Two other issues that could be hotly debated in the upcoming session, legalizing sports betting and legalizing marijuana for medicinal use.  Governor Beshear supports both issues but said they must be done responsibly.  He said Kentucky is losing a lot of money to other states that have legalized sports betting.  He said the time to legalize sports betting has come.

“When you’re watching the NFL games they’re even advertising for it now. We are simply behind. This is the way the world is going. And, let me add while we’re at it, we also need to legalize medicinal marijuana. We are, again, behind other states. There are certain individuals it can provide some real relief to.  Certainly we don’t want to see more opioid prescriptions out there.

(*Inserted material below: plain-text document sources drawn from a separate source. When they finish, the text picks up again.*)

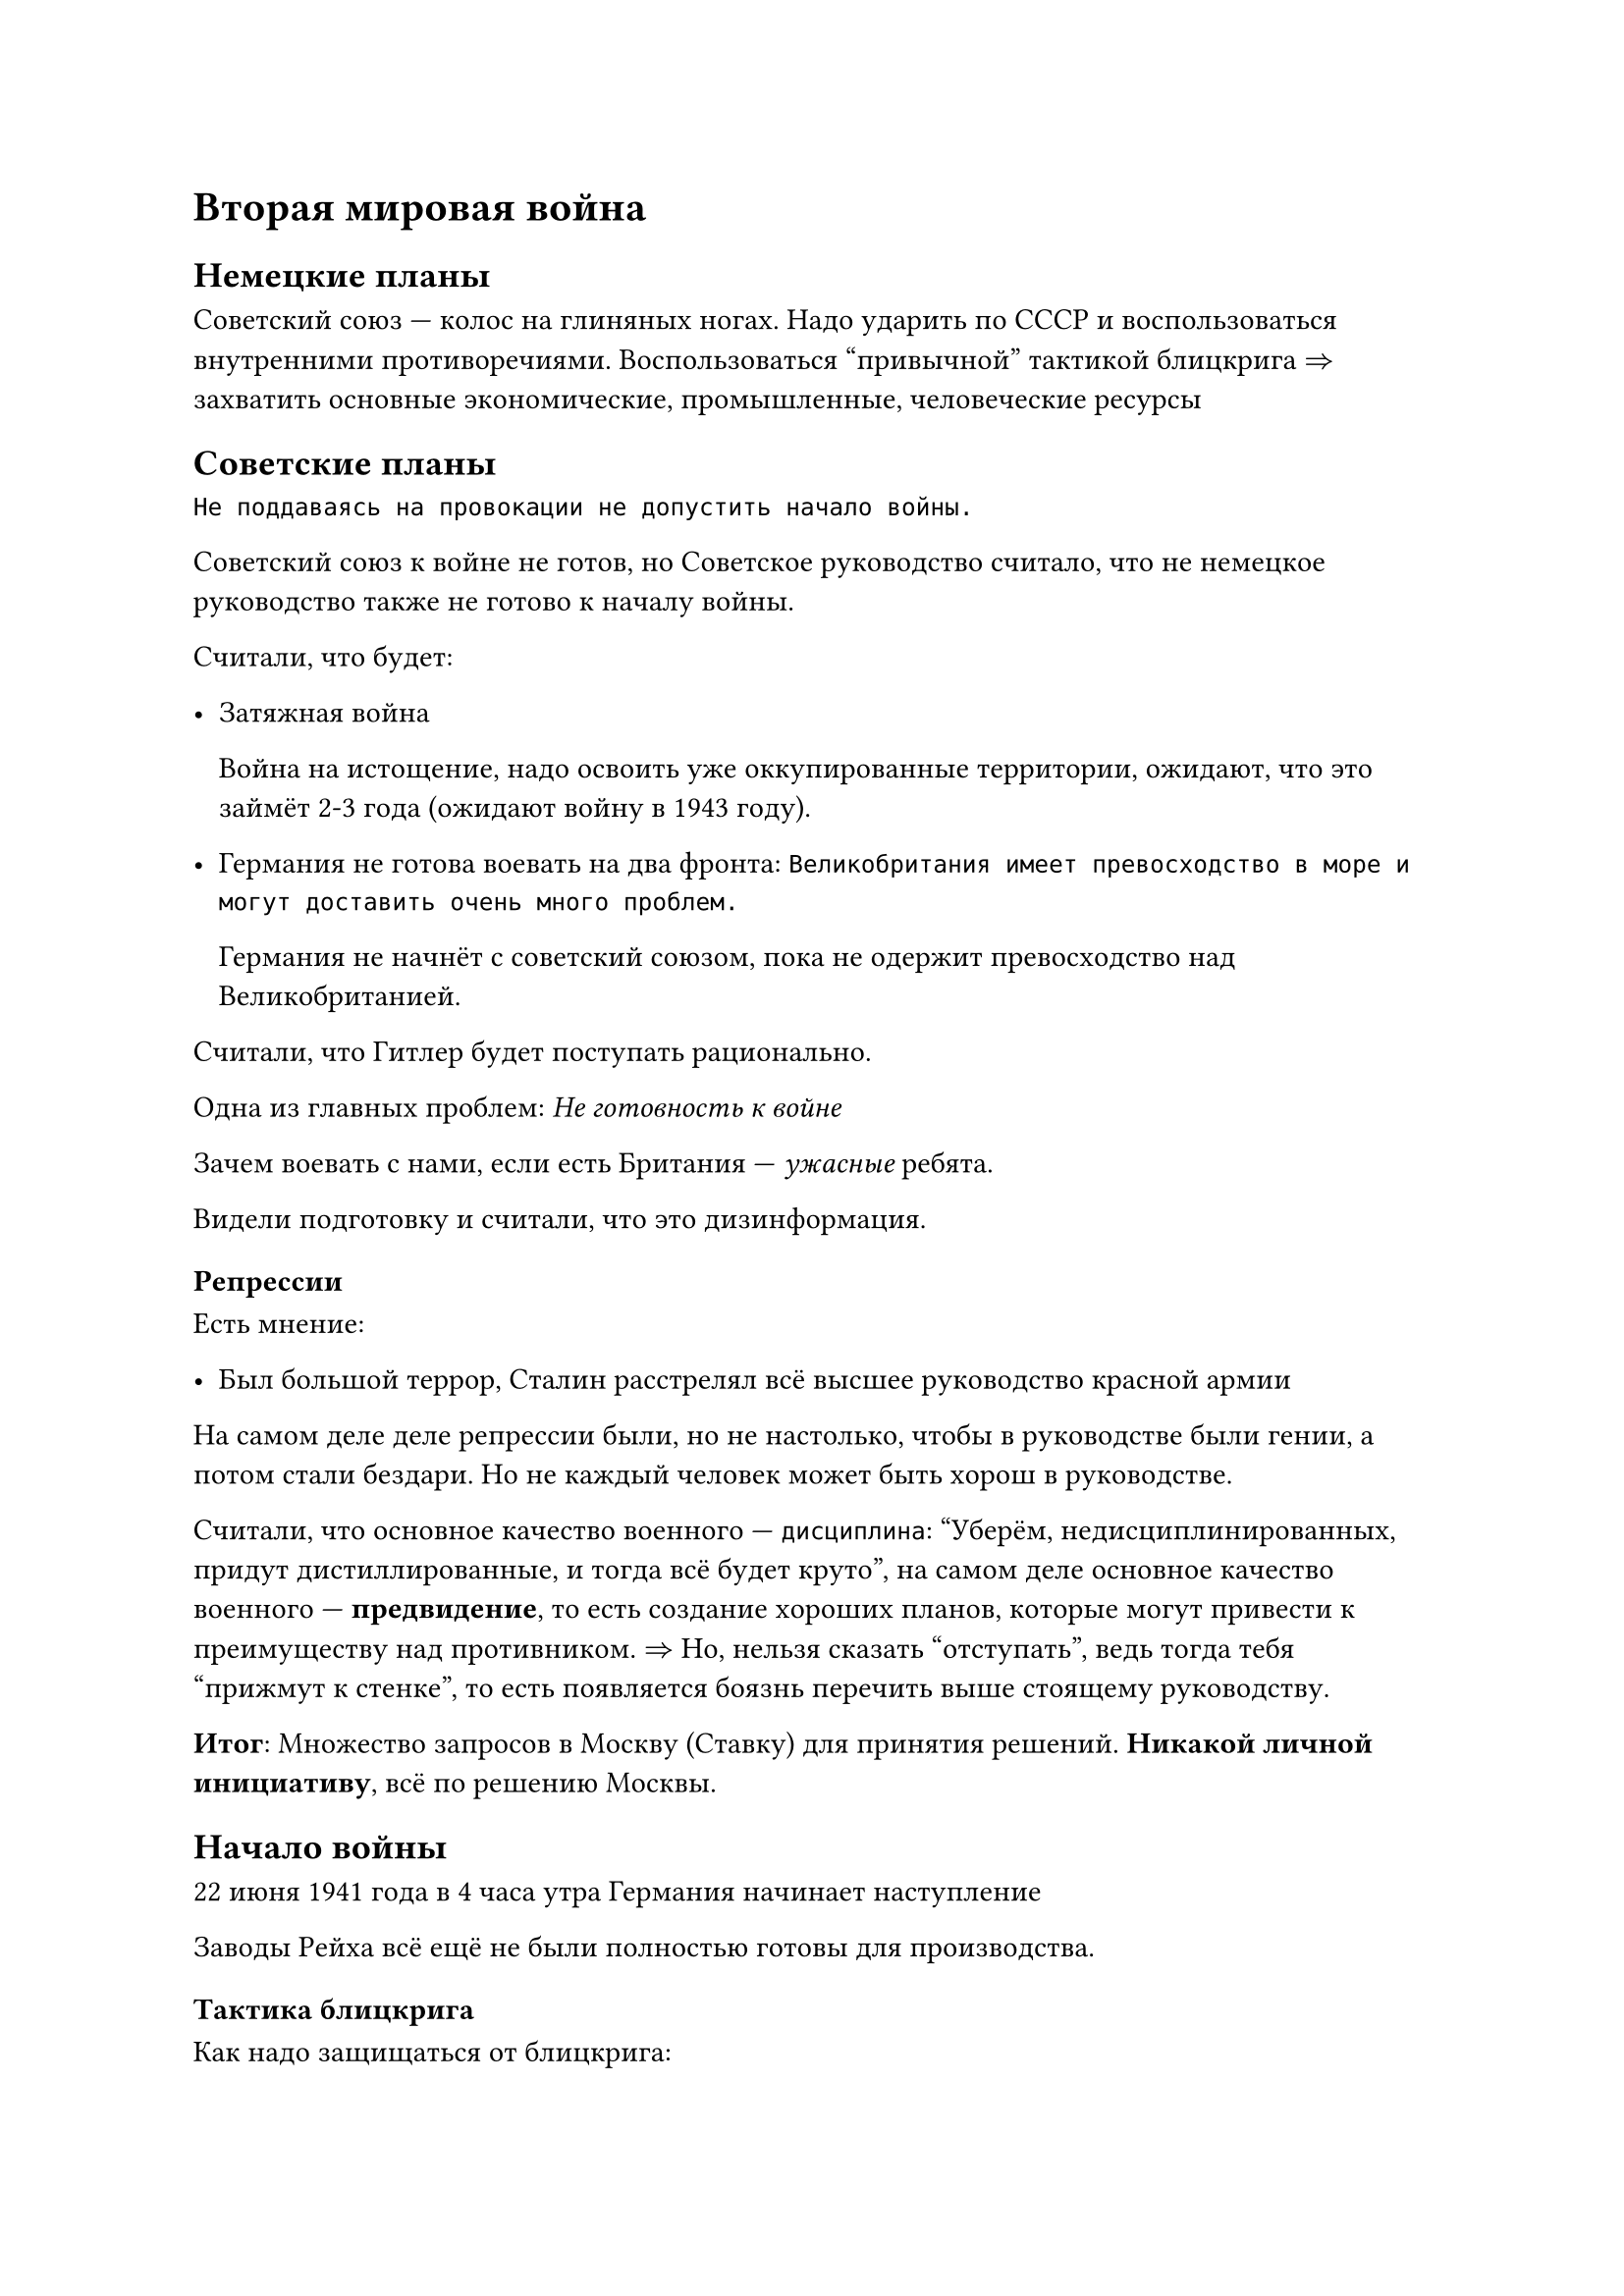 
= Вторая мировая война

== Немецкие планы

Советский союз --- колос на глиняных ногах. Надо ударить по СССР и
воспользоваться внутренними противоречиями. Воспользоваться "привычной" тактикой
блицкрига $=>$ захватить основные экономические, промышленные, человеческие
ресурсы

== Советские планы

```
Не поддаваясь на провокации не допустить начало войны.
```

Советский союз к войне не готов, но Советское руководство считало, что не
немецкое руководство также не готово к началу войны.

Считали, что будет:
- Затяжная война

  Война на истощение, надо освоить уже оккупированные территории, ожидают, что это
  займёт 2-3 года (ожидают войну в 1943 году).

- Германия не готова воевать на два фронта:
  ``` Великобритания имеет превосходство в море и могут доставить очень много проблем.```

  Германия не начнёт с советский союзом, пока не одержит превосходство над
  Великобританией.

Считали, что Гитлер будет поступать рационально.

Одна из главных проблем: _Не готовность к войне_

Зачем воевать с нами, если есть Британия --- _ужасные_ ребята.

Видели подготовку и считали, что это дизинформация.

=== Репрессии

Есть мнение:

- Был большой террор, Сталин расстрелял всё высшее руководство красной армии

На самом деле деле репрессии были, но не настолько, чтобы в руководстве были
гении, а потом стали бездари. Но не каждый человек может быть хорош в
руководстве.

Считали, что основное качество военного --- `дисциплина`: "Уберём,
недисциплинированных, придут дистиллированные, и тогда всё будет круто", на самом
деле основное качество военного --- *предвидение*, то есть создание хороших
планов, которые могут привести к преимуществу над противником. $=>$ Но, нельзя
сказать "отступать", ведь тогда тебя "прижмут к стенке", то есть появляется
боязнь перечить выше стоящему руководству.

*Итог*: Множество запросов в Москву (Ставку) для принятия решений. *Никакой
личной инициативу*, всё по решению Москвы.

== Начало войны

22 июня 1941 года в 4 часа утра Германия начинает наступление

Заводы Рейха всё ещё не были полностью готовы для производства.

=== Тактика блицкрига

Как надо защищаться от блицкрига:

+ Объявить мобилизацию + готовить второй эшелон На обучение резервистов уйдёт
  несколько месяцев + формирование частей = полгода
+ Действующая армия 1/9

  9/10 уведены подальше от противника $->$ перегруппировка $->$ резерв

  10 % любой ценой должны тормозить наступление

  Формируется первая линия обороны

+ Разведка врага сообщает о нахождении линии обороны
+ Отступаем
+ Враг бьет в пустое место
+ Повторяем (отступаем на 2км в день)
+ Враг утомлён, резерв атакует

Но у СССР было очень мало ресурсов, идеологическая проблема и необходимо было
преимущество в воздухе.

СССР действует самым плохим вариантом: постоянная контр-атака до последнего,
чтобы создавать давление и дезинформировать немцев.

Тратится множество ресурсов и людей, но хоть как-то замедляет у немцов начинают
заканчиваться ресурсы.

=== Итог 1941 года

Советский союз не был готов к военным действиями, Германия частично выполнила
свой план но забуксовала

== 1942 год

=== Планы Германии

- Блицкригом воевать не получится.
- Фокусировка на южном направлении ради ресурсов

  Контроль чёрного моря и Кавказа
- Север считается неперспективным.

=== Планы Советов

- Планировало продолжать контрудары
- Германия ослабла
- Блокируем Ленинград
- Оттесняем Германию на запад
- На юге контрнаступаем в Крыму
- Везде отгоняем

=== Как же произошло

Советы топчатся на одном месте, или же как в южном направлении имеют серьёзные
проблемы.

Преимущество за Германией.

Германия идёт на Сталинград, чтобы перекрыть торговые пути по Волге.

Советское руководство сумели укрепить Сталинград.

Линия фронта продвигалась 20 метров в день.

Сталинград высасывал кучу ресурсов двух сторон.

На конец осени оставалось 100 метров до Волги. Немцы могли отступить, но Гитлер
настаивал на взятии Сталинграда ценой всего.

== 1943 год — Коренной перелом

- *Начало года:* Завершение Сталинградской битвы. 2 февраля капитулирует 6-я армия фельдмаршала Паулюса. Это катастрофа для вермахта, начало его конца.
- *Курская битва (июль-август).* Последняя попытка Германии перехватить стратегическую инициативу. Операция «Цитадель».
  - В районе деревни Прохоровка происходит крупнейшее в истории встречное танковое сражение.
  - *Итог:* Полный провал немецкого наступления. Красная армия освобождает Орёл и Белгород. Стратегическая инициатива окончательно переходит к СССР.
- *Битва за Днепр (август-декабрь).* Масштабное наступление Красной армии.
  - Форсирование широкой реки с боями, создание плацдармов.
  - 6 ноября освобождён Киев.
- *Тегеранская конференция (ноябрь-декабрь).* Первая встреча «Большой тройки»: Сталин, Рузвельт (США), Черчилль (Британия).
  - *Главное решение:* Союзники обязуются открыть второй фронт во Франции не позднее мая-июня 1944 года.
  - Обсуждаются контуры послевоенного мира, границы Польши, создание ООН.

== 1944 год — Освобождение

- Год известен как «Год десяти сталинских ударов» — серия крупных наступательных операций по всему фронту.
- *Ключевые операции:*
  - *Январь-март:* Ленинградско-Новгородская операция. Полное снятие 900-дневной блокады Ленинграда.
  - *Июнь-август (Операция «Багратион»):* Главный удар года. Грандиозный разгром немецкой группы армий «Центр» в Белоруссии. Освобождена вся территория Белоруссии, Красная армия выходит к границам Польши и Восточной Пруссии.
  - *Август:* Ясско-Кишинёвская операция. Разгром группы армий «Южная Украина». Румыния и Болгария выходят из войны и присоединяются к антигитлеровской коалиции.
- *Второй фронт (6 июня 1944):* Союзники высаживаются в Нормандии (Операция «Оверлорд», День Д). Германия теперь воюет на два полноценных фронта.
- *Итог года:* Почти вся территория СССР освобождена. Боевые действия переносятся в Восточную и Центральную Европу.

== 1945 год — Победа

- *Висло-Одерская операция (январь-февраль):* Стремительное наступление от Вислы до Одера. Войска 1-го Белорусского (Жуков) и 1-го Украинского (Конев) фронтов оказываются в 60-70 км от Берлина.
- *Ялтинская (Крымская) конференция (февраль).* Вторая встреча «Большой тройки». Победа уже не вызывает сомнений.
  - *Решения:* Согласованы планы окончательного разгрома Германии и её послевоенной оккупации (зоны оккупации). Определены основные принципы создания ООН. СССР подтверждает обязательство вступить в войну с Японией через 2-3 месяца после победы в Европе.
- *Берлинская операция (16 апреля – 8 мая).* Финальный аккорд войны в Европе.
  - Ожесточённый штурм города-крепости.
  - 30 апреля Гитлер совершает самоубийство.
  - 1 мая над Рейхстагом водружено Знамя Победы.
- *Капитуляция Германии:* В ночь с 8 на 9 мая в пригороде Берлина Карлсхорсте подписан Акт о безоговорочной капитуляции германских вооружённых сил. В Европе — ПОБЕДА.
- *Потсдамская конференция (июль-август).* Последняя встреча лидеров. Состав изменился: Сталин, Трумэн (новый президент США), Черчилль (которого в ходе конференции сменил новый премьер Эттли).
  - Решаются конкретные вопросы управления Германией: денацификация, демилитаризация, репарации.
  - Уже видны глубокие противоречия между вчерашними союзниками. Начало Холодной войны.
- *Война с Японией (9 августа – 2 сентября):*
  - СССР, выполняя союзнический долг, начинает Маньчжурскую операцию.
  - На фоне американских атомных бомбардировок Хиросимы и Нагасаки, советские войска за две недели наголову разбивают миллионную Квантунскую армию.
- *2 сентября 1945 года:* Япония подписывает акт о безоговорочной капитуляции. Вторая мировая война завершена.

Again, it’s where the world’s going, it’s time we move there, too,” said Beshear.

The governor said he thinks both issues will pass “if” the measures make it to the floor of both chambers and is well aware that may not happen.  He said the public wants sports betting and medicinal marijuana legalized.

On a much lighter side, when asked what was on his Christmas list he said, “I will always take a new pair of socks, a new tie and maybe some less debt.”  The governor added the number one thing on his list is spending time with his family and enjoying the holiday season through the eyes of his son and daughter.

When asked if he had a New Year’s resolution he replied, “Certainly I’m hoping we can get through next year without the dog getting skunked once, and, or twice. I certainly learned my lesson on that one.”  The governor was referring to his dog ‘Winnie’ who had a run-in with a skunk last summer that left an unmistakable and undesirable odor throughout the Governor’s Mansion.